Now, this may seem ironic to those who know them, because, after 57 years of marriage, my grandparents still mix as well as oil and vinegar. Yet their constant bickering is familiar and still quite amusing. They offered me stability and wisdom when I needed it most. Though they are not perfect, I am forever indebted to them. I am also thankful that they have been such an influential part of my life. So who better to start my blog with? The following is gleaned from a recent conversation with them.
My grandmother was born in St. Francisville, Illinois. She is 76. Her mother was German and her father was French. She’s the oldest of three girls. She was raised in a single-parent family, which at the time was very rare. My grandfather was born in Flint, Michigan. Now 77, he also came from a strong single mother of Scottish descent. This is their first similarity: both my grandparents came from broken homes, a fact I realized only recently. They both agreed that they were happy, or more accurately, that they were not sad. Perhaps “content” would be an accurate description.
My grandmother feels her talent is crafts: doing needlepoint, sewing, and crocheting. My grandfather feels his talent is his ability to talk (all who know him can attest to this!). My grandmother can’t decide the best thing that ever happened to her. It’s a close tie between meeting my grandfather and learning about God. The best thing for my grandfather was meeting my grandmother. Interestingly, my grandmother has said that as a child she had no imagination: she was focused on surviving day to day, and dreams and aspirations were not an option. At the time, it was expected that a girl would get married and have children, so that is what she did. My grandfather, on the other hand, readily admitted he was a dreamer. His biggest dream was becoming a concert harmonica player.

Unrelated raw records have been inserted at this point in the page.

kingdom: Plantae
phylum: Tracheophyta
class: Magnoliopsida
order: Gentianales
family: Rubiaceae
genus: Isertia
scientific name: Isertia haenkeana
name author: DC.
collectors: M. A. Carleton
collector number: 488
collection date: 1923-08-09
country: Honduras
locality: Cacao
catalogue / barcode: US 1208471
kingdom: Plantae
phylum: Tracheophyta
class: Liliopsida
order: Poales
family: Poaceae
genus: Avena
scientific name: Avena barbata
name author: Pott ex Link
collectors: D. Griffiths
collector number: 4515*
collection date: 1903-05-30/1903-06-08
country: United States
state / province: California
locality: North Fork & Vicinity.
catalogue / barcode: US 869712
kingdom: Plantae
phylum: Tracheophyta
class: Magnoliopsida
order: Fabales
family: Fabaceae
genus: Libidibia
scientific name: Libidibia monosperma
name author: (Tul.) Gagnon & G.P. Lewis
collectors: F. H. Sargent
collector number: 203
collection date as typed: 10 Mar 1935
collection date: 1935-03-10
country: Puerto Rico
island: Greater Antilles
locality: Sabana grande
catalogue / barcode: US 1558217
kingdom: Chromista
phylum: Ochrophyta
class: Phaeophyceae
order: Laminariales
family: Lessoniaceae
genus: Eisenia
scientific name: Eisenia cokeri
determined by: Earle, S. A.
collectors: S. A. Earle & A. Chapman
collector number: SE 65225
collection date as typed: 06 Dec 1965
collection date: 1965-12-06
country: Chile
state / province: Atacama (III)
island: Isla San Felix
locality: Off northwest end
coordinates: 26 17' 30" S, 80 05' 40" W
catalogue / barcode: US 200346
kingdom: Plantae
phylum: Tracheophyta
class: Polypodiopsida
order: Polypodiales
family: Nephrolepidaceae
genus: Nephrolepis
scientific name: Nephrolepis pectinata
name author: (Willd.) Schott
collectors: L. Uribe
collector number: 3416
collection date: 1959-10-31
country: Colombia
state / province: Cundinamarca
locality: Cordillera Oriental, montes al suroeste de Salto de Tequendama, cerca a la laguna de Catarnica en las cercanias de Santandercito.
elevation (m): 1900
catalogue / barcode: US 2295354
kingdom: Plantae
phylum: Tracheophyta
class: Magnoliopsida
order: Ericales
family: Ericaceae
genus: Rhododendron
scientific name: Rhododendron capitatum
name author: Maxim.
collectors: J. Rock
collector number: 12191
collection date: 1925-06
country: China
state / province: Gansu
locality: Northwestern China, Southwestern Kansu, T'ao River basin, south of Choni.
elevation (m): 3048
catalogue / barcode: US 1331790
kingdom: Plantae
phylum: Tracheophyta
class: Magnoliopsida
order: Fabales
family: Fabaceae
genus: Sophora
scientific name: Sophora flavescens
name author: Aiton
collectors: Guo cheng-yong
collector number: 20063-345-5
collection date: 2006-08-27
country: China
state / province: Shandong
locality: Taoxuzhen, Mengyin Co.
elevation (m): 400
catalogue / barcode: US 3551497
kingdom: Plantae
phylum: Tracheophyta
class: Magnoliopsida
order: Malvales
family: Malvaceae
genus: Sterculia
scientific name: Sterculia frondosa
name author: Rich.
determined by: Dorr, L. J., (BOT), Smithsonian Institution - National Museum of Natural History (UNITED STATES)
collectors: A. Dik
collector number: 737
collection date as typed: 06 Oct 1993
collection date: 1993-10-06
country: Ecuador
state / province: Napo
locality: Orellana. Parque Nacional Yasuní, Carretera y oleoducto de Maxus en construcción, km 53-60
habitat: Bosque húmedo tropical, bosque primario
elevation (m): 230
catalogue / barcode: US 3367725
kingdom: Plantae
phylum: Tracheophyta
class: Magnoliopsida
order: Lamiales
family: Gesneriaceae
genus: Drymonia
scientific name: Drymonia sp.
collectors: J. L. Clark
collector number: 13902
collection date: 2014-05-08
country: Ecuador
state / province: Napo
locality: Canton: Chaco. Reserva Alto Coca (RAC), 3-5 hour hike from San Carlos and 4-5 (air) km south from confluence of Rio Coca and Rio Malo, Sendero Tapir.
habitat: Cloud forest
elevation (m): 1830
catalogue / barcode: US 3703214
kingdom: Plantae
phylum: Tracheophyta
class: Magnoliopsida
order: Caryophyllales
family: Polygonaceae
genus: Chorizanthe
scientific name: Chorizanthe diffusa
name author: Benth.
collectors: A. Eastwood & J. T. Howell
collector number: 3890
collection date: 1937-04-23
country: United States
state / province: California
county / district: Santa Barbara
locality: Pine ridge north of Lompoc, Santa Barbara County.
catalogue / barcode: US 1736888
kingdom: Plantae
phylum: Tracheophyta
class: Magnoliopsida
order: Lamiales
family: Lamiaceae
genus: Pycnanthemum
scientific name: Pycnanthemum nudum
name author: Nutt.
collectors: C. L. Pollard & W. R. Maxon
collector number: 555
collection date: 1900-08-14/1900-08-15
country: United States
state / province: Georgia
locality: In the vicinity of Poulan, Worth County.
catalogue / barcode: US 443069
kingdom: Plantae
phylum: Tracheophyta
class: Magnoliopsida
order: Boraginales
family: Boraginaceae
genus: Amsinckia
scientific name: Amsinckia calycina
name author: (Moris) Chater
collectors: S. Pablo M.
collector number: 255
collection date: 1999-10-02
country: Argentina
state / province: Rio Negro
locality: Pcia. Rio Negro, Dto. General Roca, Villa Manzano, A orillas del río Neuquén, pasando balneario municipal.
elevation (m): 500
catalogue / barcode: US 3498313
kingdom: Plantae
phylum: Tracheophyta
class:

The happiest time in my grandmother’s life was her teenage years. They were poor, but she had her mom and three sisters. The saddest time was when her mom died. This was over twenty years ago, but it brought tears to her eyes thinking of all the good times they enjoyed. This reaffirmed in my mind that no matter how old we are, we still need our parents. The happiest time for my grandfather is now. The saddest time in his life was when my mom (his oldest daughter) and my dad got divorced. He had to try to mend the broken hearts of his grandchildren, reaffirming the fact that divorce damages the hearts of all involved.
So what forgotten wisdom do my grandparents offer? First of all: grandparents are powerful! They may have regrets about their own children, but they have a chance to redeem themselves with their grandchildren and great-grandchildren. If they choose to, they will be able to influence lives of future generations long after they are gone. They can offer support, guidance, and unconditional love. That is something every child needs more of.
Secondly, life is not about finding bliss; it’s about finding contentment. My grandparents are satisfied with what they have and with the life they have chosen. In a world that is constantly striving for more, this is an amazing accomplishment. They are not out searching for something better; they’ve already found it!
by Aubrey Avila
I learned a few things I will never forget after interviewing my grandparents. First of all: don’t get married young. That is one of my grandma’s biggest regrets. The second thing I learned is that they never regretted serving God. They said it is one of the best things they have done with their life. Lastly, even though they fight and bicker, they will always love each other.